An unprecedented era of dominance began. After his breakthrough in 1985, Walsh would win another dozen titles in succession.

He lost once in 1998 before adding three more. The Singles final would be played the night before the All-Ireland hurling decider; Kilkenny followers turned out in their droves and Walsh, more than any other player, became synonymous with handball in Croke Park.

“It was a great place, there was an aura about it,” says Cavan’s Michael Finnegan, who won a record number of minor titles there.

“People have often told me that they used to come up to Dublin for All-Ireland final weekend and they’d either go to the handball at Croke Park or the greyhound racing at Shelbourne Park the night before.

“They were people who were not involved in handball but they knew it was a great night, plus you would have some GAA officials there and well-known GAA people,dignitaries and sponsors, and there was always a chance maybe of getting a ticket for the match the next day.
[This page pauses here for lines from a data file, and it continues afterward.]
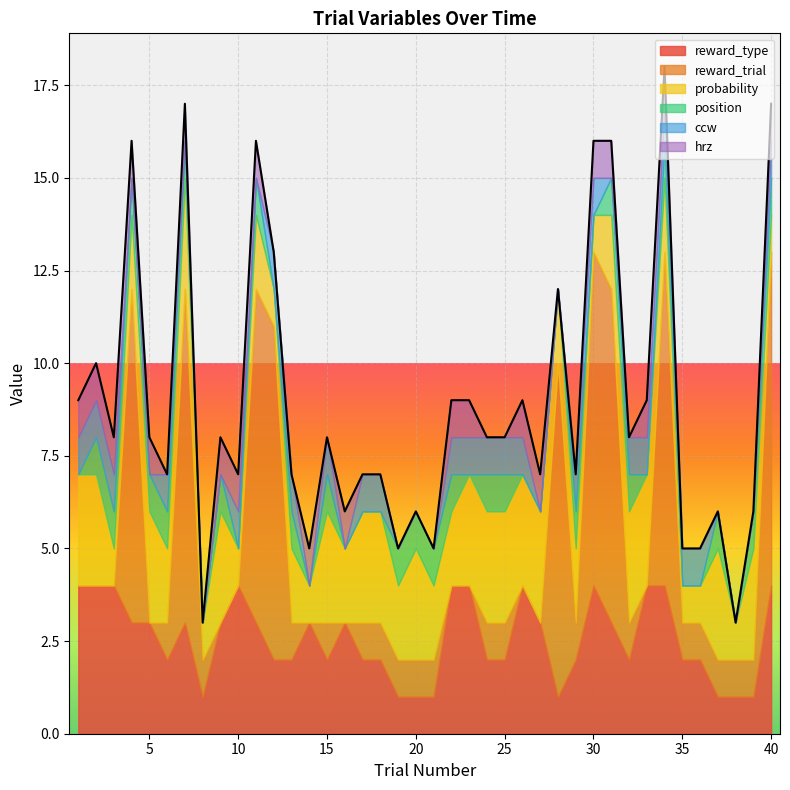

Where do probability and reward_trial first cross each other?

3 and 4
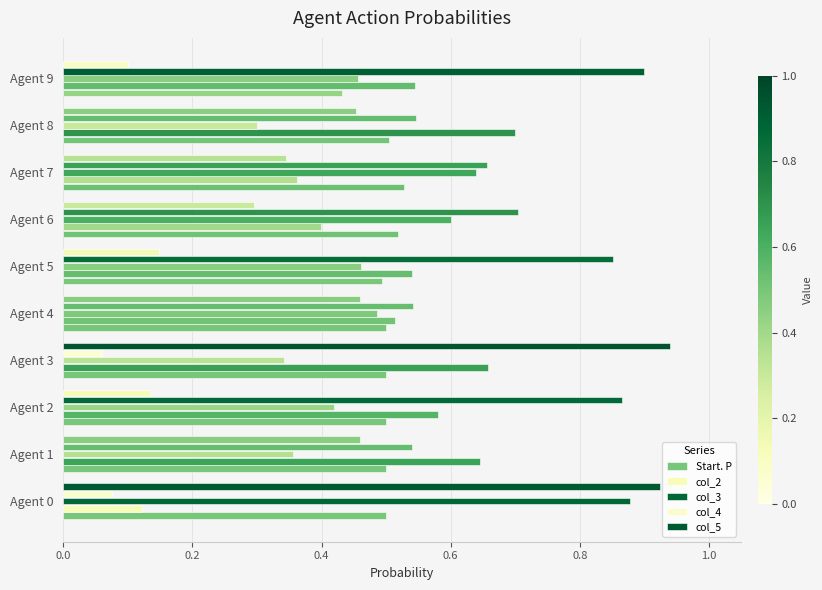

How many categories are shown in the chart?

10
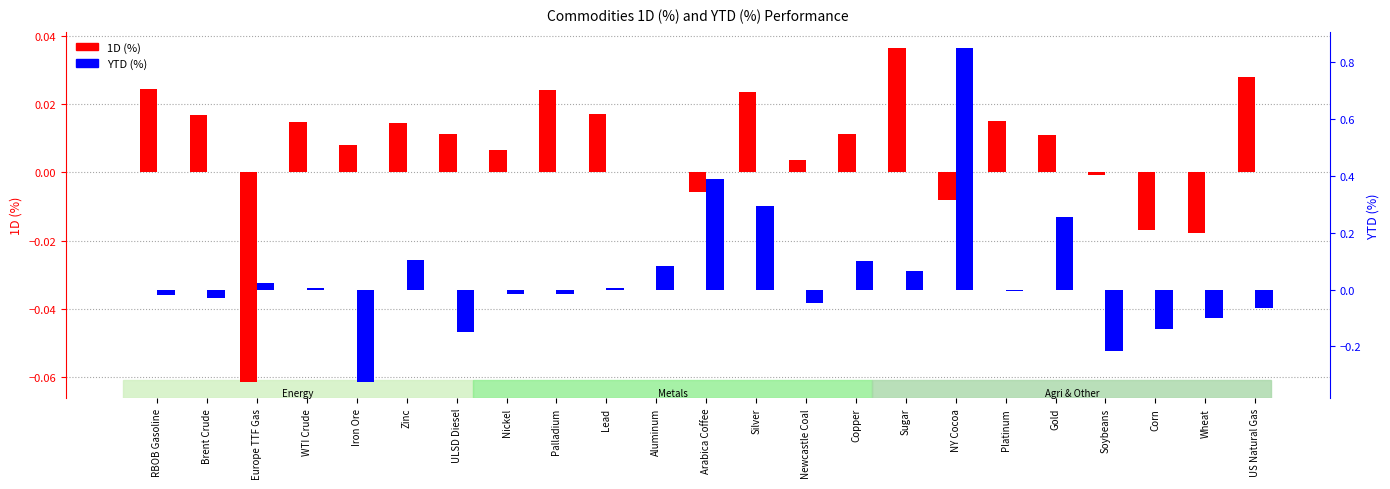

Between Aluminum and Newcastle Coal, which series saw the biggest shift?

YTD (%)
All those little things fed into the excitement. Ducksy was in his prime and had huge support and other lads were desperate to beat him. It was some atmosphere.

Walsh’s run had to end somewhere. In 2001, Eoin Kennedy, a kid from the St Brigid’s club in Blanchardstown, emerged to take the throne.

“I started going in the late ’80s and there were some great games and great occasions. You had Ducksy and Walter [O’Connor] going at it and the Artane Boys Band used to be there and would help to create an unbelievable atmosphere,” recalled Kennedy this week.

The Cat with the sharpest claws was taken down on a night like no other. The place was wedged and everyone knew, the guard had changed.

“They were standing in the hallways and on the stairs. You literally couldn’t have gotten anyone else in. It was unbelievable,” recalls Kennedy.

Kennedy went on to dominate for the rest of the decade, going undefeated from ’04 to ‘09 before being usurped by now long-time rival Robbie McCarthy. But by then, the iconic venue’s lustre had faded.

A long-running dispute, which took over a decade to resolve, had seen finals moved out of Croke Park and McCarthy won most of his seven titles elsewhere. When they eventually returned, capacity was limited and the place had suffered from a lack of investment.

This evening, the walls will go silent again at some point after McCarthy and Kennedy — 40, now, and chasing just one more — finish up in the final Singles decider to take place in handball’s big house.

A new facility around the corner is nearing completion and hopes are high that it will herald a new dawn for the game, just as the opening of the original complex did 49 years ago.

And if handball history tells us anything, it’s that the next Ducksy, Lyng, or Kirby just might be watching from the gallery tonight, too.